В неясных тенях от уходящего света, прежде чем вечер перейдет в ночь, я люблю бродить бездумно среди того, во что превращается ночной город, и хожу, будто у меня нет другого лекарства. Мне нравится – более моему воображению, чем чувствам, – рассеянная печаль, что ношу с собой. Брожу и просматриваю внутренним взором рассыпанный набор текста, создавая из мелькающих образов некую идею, что никогда не будет сформулирована.
Есть такие, кто читает, лишь бросая взгляд, и закрывает книгу, еще не увидев всего. Так и я извлекаю из книги, что листаю в душе, смутную историю, воспоминания о каком-то другом бродяге, отрывки описаний сумерек и лунного света, аллеи парков и фигуры в шелках – проходящие, преходящие.
Я не отличаю скуки от золота. Следую одновременно по улице, по вечеру и по страницам воображаемой книги, и вот путь действительно пройден. Я отдыхаю, будто нахожусь на борту корабля – уже в открытом море.
Внезапные мертвые лампы своим светом вдвое удлиняют длинную и кривую улицу. Моя грусть возрастает точно от глухого удара. Вот книга закончилась. Я один в воздушной вязкости абстрактной улицы, внешняя нить чувств, как слюна слабоумной Судьбы, забрызгивает сознание моей души.
У ночного города иная жизнь. Иная душа у того, кто смотрит в ночь. Продолжаюсь как история, иносказательная и метафорическая, от воспринимающего ирреальность рассказчика. Чудесно рассказанная, она могла бы воплотиться, но не полностью в мире этого романа, в начале одной из глав: «В этот час можно было видеть одного человека, медленно следующего по улице…»
Что́ для меня жизнь?
Промежуток
Я изначально потерпел неудачу в жизни, потому что даже в мечтаниях она мне не казалась восхитительной. Меня настигла усталость от мечтаний… Я испытал ощущение внешнее и ложное, похожее на то, что чувствуешь, достигая границы бесконечного пути. Я вышел из себя, не знаю куда, и остался там, застывший и бесполезный. Я – что-то, что было. Я не нахожу себя там, где я себя ощущаю, а если ищу себя, не знаю, кто это тот, ищущий меня. Скука всего размягчает меня. Чувствую себя изгнанным из собственной души.

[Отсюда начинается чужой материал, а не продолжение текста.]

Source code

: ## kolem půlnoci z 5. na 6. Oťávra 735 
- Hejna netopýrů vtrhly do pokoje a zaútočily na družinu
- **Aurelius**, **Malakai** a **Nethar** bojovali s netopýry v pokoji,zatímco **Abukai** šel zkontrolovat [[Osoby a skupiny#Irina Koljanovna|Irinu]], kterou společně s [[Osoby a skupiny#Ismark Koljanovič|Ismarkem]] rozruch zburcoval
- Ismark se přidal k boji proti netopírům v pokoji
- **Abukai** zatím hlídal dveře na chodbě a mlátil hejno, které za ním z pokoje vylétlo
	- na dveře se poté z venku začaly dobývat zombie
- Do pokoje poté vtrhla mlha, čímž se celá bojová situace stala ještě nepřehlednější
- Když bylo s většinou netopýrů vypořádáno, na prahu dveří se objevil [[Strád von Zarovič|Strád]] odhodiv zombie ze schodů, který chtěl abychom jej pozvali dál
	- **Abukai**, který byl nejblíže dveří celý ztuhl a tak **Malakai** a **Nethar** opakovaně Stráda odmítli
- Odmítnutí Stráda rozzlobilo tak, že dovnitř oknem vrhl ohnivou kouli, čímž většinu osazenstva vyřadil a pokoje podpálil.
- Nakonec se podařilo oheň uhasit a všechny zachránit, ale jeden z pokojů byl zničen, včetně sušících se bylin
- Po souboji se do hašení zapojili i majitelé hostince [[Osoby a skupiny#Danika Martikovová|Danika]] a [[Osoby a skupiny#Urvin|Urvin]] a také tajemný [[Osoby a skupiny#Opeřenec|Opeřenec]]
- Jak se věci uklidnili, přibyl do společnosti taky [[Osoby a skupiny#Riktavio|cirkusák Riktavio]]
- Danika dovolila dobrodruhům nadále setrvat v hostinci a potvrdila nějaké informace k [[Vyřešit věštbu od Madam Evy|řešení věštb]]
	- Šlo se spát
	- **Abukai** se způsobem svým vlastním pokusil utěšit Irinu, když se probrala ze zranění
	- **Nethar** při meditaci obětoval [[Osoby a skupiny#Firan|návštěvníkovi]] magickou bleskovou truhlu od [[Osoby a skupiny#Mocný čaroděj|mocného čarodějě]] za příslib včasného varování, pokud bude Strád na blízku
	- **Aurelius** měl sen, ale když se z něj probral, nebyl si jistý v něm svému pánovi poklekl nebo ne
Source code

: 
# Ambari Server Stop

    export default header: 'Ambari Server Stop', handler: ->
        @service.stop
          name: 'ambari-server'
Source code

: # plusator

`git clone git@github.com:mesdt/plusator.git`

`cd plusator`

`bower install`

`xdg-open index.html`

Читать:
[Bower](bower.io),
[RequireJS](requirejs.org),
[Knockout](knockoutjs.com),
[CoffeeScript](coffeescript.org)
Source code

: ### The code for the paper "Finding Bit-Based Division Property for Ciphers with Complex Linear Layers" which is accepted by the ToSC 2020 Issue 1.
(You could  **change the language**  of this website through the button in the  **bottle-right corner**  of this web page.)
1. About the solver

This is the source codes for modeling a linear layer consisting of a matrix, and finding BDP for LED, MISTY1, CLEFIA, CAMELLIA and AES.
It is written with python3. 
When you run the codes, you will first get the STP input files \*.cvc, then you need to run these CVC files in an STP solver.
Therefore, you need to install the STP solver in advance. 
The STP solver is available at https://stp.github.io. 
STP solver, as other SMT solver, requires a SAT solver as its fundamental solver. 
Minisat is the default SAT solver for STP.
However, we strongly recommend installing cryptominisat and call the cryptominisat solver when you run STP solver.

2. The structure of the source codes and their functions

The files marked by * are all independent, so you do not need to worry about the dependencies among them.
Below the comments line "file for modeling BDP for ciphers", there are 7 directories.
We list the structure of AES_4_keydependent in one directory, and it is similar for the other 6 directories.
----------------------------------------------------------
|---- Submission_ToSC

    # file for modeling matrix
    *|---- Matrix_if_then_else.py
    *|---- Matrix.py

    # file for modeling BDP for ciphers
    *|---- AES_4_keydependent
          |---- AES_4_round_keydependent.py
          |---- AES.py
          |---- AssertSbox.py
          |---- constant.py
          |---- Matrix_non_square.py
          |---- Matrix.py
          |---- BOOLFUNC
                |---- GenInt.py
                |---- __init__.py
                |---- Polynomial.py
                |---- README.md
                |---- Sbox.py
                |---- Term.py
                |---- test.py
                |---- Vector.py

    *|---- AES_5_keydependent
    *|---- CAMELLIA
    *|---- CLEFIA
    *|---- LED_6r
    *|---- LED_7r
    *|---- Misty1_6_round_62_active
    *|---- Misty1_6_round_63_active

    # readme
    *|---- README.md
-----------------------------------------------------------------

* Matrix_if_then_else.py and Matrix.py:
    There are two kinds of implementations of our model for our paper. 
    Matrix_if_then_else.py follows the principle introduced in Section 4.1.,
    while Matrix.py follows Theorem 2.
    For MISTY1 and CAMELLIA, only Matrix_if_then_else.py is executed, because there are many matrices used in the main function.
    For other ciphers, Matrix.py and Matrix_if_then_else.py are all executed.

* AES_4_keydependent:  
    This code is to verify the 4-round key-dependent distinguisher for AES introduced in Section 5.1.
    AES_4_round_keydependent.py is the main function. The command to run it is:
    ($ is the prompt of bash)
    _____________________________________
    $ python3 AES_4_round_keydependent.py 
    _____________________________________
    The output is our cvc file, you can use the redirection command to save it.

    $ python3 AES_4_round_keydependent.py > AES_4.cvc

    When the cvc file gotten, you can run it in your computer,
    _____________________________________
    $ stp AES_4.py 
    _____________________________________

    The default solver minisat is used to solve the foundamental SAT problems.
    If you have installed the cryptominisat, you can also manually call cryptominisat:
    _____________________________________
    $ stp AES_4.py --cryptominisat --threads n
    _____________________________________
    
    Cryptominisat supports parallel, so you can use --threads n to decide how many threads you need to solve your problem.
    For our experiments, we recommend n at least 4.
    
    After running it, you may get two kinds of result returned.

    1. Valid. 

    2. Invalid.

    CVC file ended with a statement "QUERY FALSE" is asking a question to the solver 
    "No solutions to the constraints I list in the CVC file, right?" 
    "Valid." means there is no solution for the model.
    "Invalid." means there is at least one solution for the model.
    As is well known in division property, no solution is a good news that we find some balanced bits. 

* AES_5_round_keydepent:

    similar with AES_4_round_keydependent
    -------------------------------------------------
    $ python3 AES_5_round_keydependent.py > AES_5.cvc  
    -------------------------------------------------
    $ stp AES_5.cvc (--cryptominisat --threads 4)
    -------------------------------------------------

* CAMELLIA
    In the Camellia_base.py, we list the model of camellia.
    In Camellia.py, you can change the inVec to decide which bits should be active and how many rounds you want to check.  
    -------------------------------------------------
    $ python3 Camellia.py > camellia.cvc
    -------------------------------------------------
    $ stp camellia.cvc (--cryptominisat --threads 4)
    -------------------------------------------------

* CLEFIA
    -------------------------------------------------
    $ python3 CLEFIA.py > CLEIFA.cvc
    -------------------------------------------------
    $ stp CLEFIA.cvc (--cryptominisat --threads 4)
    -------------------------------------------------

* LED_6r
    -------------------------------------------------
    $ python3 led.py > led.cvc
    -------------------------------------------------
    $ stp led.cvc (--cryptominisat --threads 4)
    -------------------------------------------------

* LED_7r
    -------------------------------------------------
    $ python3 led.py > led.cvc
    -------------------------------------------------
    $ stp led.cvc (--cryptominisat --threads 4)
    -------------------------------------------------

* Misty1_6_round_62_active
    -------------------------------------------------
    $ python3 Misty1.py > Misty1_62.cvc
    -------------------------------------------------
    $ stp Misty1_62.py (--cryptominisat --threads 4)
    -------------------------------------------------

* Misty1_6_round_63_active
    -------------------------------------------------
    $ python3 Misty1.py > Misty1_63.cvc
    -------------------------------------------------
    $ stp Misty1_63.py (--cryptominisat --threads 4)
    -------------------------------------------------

Я сопровождаю себя. Являюсь очевидцем себя самого. Мои ощущения проходят перед моим взглядом, не знаю каким, как что-то внешнее. Ненавижу меня во мне – во всем. Все вещи, вплоть до их корней в некоем таинстве, приобрели цвет моего отвращения.
Были уже увядшими цветы, врученные мне Часами. Мое единственно возможное действие – медленно обрывать их лепестки. В этом вся полнота старения!
Мое действие болезненно для меня, как героизм… Когда я представляю себе самый простой жест, он утомляет меня, будто я действительно его сделал.
Я не стремлюсь ни к чему. Жизнь причиняет мне боль. Мне плохо там, где я нахожусь и где я мог бы, по моим предположениям, находиться.
Мой идеал – не совершать никаких действий, кроме псевдодействия отступления, – подняться, чтобы упасть туда же, сиять на солнце бесцельно и звучать тонко, как водные струи, в ночной тишине, чтобы кто-то увидел реку в своих мечтах или снах и улыбнулся бы беспамятно.